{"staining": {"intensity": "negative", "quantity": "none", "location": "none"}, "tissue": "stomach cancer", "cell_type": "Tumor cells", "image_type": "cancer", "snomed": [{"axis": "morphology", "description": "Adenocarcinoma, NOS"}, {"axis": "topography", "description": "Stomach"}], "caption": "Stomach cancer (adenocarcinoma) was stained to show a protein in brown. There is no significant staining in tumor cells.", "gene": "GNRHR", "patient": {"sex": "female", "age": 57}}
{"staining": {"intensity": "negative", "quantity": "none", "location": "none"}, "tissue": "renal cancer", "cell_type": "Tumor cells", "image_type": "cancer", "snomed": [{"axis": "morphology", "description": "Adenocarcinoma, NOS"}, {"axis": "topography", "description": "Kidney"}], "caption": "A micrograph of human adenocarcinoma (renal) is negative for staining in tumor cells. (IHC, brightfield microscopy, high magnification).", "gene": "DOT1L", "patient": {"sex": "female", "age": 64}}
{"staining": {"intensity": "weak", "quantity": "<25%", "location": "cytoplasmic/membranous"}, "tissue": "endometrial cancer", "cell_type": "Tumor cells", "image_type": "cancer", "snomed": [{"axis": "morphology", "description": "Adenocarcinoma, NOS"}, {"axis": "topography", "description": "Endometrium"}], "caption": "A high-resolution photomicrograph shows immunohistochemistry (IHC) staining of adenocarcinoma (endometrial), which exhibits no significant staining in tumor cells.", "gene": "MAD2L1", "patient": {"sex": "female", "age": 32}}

* * * * *

• Task: Using the data above, tally each line that has the string "high" and report only the sum.

• Response to this exercise: 2